→ TEXT SHOWN
Limited to 1,000 copies.

Boddy, Reuter and Mullaney offer a seamless blend of improvisation and composition in this latest disc taken from their appearance at the E-Live 2000 Festival in Eindhoven, The Netherlands.

As you'd expect when three musicians of this calibre get together to perform on stage for the first time, there are moments of delicacy, robust experimentation and tangles of knotted rhythms with critical breaks and sequences which are guaranteed to have fans of electronic music salivating.

Moving somewhere between the transient hinterlands of ambient and dance, Triptych blurs the edges in swathes of lambent sonics, as layer after layer of shifting timbre and harmony coalesce into a music which is expansive in its vision and yet knowingly intimate in its detail.

Fans of Ian Boddy's distinctive use of atmospherics and colour will not be disappointed by this release and here he combines forces with Markus Reuter's heartfelt searing touch guitar and Nigel Mullany's innovative use
of decks which has syntax and sound-pigments falling into forever.

→ CHECK YOUR UNDERSTANDING
1) How would you put this sentence from the Triptych review into Spanish: "Boddy, Reuter and Mullaney offer a seamless blend of improvisation and composition in this latest disc taken from their appearance at the E-Live 2000 Festival in Eindhoven, The Netherlands."
2) Which musical genres does the Triptych review name?

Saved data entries
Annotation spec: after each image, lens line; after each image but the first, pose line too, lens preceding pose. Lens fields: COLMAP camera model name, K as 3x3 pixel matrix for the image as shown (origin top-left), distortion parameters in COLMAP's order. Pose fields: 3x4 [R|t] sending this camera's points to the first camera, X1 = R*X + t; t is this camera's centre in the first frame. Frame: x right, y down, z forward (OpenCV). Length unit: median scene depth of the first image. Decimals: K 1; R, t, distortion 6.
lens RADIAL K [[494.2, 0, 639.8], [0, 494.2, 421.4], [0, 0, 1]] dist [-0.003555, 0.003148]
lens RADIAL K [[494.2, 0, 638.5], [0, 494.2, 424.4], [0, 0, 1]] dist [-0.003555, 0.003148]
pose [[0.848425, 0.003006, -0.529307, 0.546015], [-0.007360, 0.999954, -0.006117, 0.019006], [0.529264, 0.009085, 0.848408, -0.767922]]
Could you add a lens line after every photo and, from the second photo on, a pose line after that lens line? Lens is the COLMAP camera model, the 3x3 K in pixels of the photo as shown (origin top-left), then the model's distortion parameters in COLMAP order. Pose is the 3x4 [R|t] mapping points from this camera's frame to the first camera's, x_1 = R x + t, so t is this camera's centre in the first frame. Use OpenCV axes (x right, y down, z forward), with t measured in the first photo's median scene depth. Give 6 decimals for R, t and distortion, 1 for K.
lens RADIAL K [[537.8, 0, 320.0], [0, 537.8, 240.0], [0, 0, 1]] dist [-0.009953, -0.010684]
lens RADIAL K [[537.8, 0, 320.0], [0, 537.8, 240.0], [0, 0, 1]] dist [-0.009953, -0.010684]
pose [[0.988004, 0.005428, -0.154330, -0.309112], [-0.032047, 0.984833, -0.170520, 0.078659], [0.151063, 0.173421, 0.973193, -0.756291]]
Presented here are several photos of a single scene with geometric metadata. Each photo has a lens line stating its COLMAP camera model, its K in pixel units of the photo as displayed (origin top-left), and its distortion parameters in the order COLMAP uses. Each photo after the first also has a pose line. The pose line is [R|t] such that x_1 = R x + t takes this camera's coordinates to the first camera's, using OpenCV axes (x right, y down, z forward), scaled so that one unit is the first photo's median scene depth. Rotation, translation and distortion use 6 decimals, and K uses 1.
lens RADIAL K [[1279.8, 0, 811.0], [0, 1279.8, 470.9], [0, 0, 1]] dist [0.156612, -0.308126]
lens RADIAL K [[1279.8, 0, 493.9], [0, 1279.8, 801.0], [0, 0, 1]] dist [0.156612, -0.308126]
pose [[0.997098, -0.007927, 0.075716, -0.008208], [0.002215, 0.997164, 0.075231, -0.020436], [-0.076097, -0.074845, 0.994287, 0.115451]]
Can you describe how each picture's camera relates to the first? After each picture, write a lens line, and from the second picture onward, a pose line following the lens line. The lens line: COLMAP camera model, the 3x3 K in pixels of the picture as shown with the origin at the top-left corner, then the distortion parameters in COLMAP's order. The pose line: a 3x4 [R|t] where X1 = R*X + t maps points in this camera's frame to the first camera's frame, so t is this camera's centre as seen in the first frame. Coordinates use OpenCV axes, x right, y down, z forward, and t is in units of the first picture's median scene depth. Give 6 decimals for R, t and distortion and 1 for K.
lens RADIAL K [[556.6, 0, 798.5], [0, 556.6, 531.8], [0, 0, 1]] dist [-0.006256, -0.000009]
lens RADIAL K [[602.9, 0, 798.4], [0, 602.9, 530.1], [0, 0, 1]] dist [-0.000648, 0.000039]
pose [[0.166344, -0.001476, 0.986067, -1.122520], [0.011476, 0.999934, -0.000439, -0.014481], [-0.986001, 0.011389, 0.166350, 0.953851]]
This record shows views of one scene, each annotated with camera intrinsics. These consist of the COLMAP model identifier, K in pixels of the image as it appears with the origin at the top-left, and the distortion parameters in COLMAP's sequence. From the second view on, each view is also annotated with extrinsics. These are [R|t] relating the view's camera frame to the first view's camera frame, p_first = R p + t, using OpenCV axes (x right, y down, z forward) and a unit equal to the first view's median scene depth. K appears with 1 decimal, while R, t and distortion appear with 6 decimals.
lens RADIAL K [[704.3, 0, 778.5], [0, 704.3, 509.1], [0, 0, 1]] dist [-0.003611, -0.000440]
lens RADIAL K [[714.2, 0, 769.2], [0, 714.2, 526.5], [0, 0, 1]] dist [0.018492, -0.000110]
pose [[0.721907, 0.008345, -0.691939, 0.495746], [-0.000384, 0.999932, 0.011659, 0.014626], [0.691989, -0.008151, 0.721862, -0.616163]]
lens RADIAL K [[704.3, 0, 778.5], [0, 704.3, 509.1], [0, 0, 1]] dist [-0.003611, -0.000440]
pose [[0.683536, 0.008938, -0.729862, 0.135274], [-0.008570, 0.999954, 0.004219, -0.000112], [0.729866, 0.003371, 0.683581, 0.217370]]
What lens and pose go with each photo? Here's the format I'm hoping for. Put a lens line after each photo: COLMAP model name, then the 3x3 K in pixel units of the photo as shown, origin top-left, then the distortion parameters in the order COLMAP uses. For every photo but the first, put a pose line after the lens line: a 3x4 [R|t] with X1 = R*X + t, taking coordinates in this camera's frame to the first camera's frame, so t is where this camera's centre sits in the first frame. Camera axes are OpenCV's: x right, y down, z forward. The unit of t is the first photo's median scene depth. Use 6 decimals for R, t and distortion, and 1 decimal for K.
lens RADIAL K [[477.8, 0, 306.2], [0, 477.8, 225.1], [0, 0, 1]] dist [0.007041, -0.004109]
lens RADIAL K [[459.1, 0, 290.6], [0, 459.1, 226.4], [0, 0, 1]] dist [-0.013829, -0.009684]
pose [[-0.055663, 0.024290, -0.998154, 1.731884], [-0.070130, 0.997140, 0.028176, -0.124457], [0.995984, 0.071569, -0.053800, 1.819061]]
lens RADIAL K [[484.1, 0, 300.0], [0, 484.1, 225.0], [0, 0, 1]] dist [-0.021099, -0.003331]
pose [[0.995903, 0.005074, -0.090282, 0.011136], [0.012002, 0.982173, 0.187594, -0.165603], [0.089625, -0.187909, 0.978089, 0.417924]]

→ WRITTEN RESPONSES
1) Boddy, Reuter y Mullaney ofrecen una mezcla perfecta de improvisación y composición en este último disco, tomado de su actuación en el festival E-Live 2000 en Eindhoven, Países Bajos.

2) Electronic music, ambient, dance